Affirmation of Faith
I believe in beauty—
beauty pulled into being by our Creator,
beauty that catches our breath,
beauty that turns us toward awe.
I believe in courage—
courage to believe,
courage to stand up for the people we love,
courage to love without hesitation.
I believe in the Holy Spirit
who prays for us when we cannot,
who is brave for us when we are not.
I believe in Jesus Christ
who stood up for Mary,
who quieted the voice of critique,
who welcomed every bid for relationship.
I believe in God.
I believe in God who believes in us.
Hymn VU 226: “For the Beauty of the Earth”
Prayers of the People (words from Celebrate God’s Presence: a Book of Services for the United Church of Canada © 2000)

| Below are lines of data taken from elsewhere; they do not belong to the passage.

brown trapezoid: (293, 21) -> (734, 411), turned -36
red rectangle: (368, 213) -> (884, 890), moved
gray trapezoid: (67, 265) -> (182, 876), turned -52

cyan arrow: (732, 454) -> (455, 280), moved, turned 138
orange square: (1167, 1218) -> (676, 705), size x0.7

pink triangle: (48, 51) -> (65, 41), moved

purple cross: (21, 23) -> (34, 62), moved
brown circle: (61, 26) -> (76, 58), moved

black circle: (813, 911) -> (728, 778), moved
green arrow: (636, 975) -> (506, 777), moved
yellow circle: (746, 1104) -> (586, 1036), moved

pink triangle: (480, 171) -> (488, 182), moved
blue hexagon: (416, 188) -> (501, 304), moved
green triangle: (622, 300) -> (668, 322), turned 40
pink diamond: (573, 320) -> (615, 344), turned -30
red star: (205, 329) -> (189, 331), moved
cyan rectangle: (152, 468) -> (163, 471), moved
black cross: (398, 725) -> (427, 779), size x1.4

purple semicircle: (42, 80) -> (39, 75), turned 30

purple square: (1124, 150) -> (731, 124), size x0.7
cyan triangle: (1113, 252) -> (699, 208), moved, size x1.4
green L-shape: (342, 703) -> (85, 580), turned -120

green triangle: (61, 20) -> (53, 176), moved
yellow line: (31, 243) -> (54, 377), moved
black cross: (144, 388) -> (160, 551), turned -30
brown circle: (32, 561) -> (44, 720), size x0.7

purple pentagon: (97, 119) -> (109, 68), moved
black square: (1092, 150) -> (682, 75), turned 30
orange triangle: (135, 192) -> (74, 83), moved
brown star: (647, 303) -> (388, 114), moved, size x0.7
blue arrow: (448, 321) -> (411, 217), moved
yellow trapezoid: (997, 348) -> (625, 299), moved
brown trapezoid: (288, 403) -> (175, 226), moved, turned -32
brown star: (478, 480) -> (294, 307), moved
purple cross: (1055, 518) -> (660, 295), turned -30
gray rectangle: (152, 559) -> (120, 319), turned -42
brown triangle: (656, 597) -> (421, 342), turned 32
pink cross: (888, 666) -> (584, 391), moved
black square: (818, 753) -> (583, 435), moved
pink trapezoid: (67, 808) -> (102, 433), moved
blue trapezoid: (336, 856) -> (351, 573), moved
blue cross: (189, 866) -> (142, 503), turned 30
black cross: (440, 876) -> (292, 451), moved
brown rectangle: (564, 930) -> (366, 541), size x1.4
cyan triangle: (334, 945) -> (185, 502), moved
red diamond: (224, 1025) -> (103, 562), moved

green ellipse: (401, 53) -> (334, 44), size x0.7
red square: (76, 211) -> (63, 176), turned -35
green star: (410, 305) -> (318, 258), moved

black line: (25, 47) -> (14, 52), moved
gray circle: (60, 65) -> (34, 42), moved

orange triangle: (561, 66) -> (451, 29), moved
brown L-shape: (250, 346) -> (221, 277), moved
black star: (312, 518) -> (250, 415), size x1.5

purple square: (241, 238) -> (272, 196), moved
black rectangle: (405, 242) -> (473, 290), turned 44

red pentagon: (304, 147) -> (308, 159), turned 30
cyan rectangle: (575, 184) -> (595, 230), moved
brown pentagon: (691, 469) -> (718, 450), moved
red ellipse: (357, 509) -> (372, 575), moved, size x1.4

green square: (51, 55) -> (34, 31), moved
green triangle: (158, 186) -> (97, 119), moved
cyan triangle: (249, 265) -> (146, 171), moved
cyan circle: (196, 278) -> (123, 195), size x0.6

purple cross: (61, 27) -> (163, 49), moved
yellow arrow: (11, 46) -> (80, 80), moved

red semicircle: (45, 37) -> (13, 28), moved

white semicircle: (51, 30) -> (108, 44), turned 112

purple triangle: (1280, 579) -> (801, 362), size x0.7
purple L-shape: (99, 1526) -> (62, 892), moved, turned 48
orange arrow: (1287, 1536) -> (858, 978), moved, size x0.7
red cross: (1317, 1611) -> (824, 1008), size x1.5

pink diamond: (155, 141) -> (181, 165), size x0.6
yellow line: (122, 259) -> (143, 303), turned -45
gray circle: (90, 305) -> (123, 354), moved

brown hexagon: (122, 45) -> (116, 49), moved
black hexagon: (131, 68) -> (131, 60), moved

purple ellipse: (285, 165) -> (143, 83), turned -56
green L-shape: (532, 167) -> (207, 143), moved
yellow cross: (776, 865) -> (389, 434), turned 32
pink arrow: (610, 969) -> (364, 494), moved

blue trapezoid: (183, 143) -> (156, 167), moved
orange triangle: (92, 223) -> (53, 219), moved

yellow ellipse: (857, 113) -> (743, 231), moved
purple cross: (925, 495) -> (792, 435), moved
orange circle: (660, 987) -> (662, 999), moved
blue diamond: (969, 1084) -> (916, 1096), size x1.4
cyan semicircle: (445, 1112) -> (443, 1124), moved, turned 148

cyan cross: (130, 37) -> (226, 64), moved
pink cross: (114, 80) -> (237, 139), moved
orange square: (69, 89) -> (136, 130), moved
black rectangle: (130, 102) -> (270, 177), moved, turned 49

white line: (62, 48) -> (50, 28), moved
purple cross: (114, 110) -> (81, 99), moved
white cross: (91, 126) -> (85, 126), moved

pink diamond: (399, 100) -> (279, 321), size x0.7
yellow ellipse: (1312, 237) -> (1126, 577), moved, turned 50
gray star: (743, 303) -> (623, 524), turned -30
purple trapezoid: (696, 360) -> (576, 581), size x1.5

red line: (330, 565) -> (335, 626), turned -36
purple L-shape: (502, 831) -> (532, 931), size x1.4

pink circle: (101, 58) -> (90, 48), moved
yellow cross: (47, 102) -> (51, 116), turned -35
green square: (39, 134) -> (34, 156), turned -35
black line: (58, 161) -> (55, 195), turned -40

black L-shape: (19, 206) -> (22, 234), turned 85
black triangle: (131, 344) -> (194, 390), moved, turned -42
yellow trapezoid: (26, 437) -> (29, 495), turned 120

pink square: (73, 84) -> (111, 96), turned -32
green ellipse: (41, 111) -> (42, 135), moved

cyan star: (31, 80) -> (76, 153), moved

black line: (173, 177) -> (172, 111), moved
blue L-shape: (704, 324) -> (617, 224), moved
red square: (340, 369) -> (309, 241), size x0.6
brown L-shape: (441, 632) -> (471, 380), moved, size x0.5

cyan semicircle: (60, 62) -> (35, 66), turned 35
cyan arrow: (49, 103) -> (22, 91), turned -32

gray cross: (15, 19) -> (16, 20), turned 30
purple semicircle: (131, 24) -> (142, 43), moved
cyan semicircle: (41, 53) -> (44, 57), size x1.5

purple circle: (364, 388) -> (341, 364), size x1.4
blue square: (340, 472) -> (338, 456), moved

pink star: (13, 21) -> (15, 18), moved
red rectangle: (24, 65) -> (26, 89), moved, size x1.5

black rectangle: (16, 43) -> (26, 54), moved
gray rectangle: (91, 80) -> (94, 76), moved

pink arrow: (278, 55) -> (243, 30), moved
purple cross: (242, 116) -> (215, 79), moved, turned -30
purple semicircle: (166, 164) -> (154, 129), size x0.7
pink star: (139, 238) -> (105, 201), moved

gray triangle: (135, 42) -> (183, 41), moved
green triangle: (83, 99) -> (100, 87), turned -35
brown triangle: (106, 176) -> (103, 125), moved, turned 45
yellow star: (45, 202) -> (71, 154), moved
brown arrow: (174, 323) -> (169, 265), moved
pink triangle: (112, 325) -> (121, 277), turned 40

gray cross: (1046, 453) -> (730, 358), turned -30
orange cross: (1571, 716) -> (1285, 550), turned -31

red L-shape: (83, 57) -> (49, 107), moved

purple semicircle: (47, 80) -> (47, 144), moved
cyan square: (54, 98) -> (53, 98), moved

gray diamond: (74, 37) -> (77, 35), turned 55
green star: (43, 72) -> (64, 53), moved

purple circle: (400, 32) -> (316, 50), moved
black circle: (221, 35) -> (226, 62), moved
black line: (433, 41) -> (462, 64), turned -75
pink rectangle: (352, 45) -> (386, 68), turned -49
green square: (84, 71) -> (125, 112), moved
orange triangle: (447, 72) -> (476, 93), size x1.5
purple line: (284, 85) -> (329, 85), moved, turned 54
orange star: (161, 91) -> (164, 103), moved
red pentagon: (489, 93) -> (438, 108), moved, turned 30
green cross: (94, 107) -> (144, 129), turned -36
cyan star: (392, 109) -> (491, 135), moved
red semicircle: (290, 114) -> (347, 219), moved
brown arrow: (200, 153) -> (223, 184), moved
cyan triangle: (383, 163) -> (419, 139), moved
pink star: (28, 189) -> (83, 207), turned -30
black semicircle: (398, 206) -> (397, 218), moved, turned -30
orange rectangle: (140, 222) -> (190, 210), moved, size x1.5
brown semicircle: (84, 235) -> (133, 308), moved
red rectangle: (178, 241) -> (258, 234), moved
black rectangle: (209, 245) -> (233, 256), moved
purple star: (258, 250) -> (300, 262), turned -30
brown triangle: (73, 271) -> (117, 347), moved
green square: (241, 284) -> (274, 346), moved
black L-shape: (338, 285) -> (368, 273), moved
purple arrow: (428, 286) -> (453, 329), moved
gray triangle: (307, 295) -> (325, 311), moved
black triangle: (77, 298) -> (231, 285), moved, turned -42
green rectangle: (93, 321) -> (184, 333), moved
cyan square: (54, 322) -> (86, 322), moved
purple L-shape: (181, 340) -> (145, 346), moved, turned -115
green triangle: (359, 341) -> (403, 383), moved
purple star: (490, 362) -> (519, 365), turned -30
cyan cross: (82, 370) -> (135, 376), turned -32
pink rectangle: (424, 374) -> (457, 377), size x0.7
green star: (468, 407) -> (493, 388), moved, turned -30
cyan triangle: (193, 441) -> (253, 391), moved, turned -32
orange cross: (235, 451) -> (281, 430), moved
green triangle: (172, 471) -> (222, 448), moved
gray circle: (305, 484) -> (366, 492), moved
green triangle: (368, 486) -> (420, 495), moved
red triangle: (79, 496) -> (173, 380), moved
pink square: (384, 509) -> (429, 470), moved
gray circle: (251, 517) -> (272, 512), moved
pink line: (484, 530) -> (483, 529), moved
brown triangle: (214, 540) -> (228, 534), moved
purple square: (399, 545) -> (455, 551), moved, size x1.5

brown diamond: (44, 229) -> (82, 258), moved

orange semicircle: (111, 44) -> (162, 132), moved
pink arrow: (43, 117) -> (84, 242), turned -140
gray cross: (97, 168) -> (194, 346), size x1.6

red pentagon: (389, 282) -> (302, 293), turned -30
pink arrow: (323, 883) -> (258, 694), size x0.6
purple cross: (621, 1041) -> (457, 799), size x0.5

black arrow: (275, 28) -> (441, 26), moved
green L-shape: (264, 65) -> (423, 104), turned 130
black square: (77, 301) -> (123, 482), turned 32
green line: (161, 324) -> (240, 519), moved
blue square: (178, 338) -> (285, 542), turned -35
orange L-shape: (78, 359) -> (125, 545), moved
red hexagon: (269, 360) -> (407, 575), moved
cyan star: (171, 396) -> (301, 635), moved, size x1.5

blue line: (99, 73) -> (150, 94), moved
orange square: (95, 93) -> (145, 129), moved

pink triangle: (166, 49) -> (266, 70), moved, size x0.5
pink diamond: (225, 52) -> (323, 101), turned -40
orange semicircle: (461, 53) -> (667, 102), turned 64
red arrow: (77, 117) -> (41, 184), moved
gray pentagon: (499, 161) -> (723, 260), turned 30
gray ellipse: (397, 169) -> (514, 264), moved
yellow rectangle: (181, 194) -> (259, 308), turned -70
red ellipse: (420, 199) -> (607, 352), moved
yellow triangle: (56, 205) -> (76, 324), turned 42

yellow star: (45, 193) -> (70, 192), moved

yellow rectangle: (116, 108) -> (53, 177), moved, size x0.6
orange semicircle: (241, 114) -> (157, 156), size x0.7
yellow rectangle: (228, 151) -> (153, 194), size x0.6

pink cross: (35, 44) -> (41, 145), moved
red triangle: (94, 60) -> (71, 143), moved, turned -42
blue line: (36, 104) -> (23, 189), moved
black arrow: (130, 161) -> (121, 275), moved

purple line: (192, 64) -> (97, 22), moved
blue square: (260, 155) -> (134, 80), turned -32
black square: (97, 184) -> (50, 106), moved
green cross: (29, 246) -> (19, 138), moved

O Jesus who wept over the death of Lazarus, be with all who grieve. O Jesus who wept over the state of Jerusalem. Be with our cities, our villages, and our centers of worship. O Jesus who wept alone in Gethsemane, be with all who feel alone, all who face difficult decisions. O Jesus who wept, “My God, my God, why hast thou forsaken me?” be with all who are tortured, all who are victims. O Jesus who offered up prayers with loud cries and tears, hear our prayers… our requests… O Jesus who wept in sympathy and frustration, O Living God who knows all our pain and joy, be with us in our lives. Amen.
The Lord’s Prayer
Our Father, who art in heaven, hallowed be thy name, thy kingdom come, thy will be done, on earth as it is in heaven. Give us this day our daily bread, And forgive us our trespasses, as we forgive those who trespass against us. And lead us not into temptation, but deliver us from evil: For thine is the kingdom, the power, and the glory forever and ever. Amen.
Gracious God, bless and transform all that we offer: our faltering steps, our brokenness, our hope, our risking, our hearts, that your covenant may be written on our hearts and we may be a blessed and transformed covenant people. In Jesus’ name. Amen.
As you leave this place, may you be awestruck by the beauty of this world. May you laugh, and may it be contagious. May you overflow with love for those around you. May you be effusive with hope and quick to point out joy. And in all of your living, and breathing, and being, may you find yourself full to the brim with God’s Holy Spirit, and may it change your life. In the name of the Lover, the Beloved, and Love itself— go in peace, full to the brim. Amen.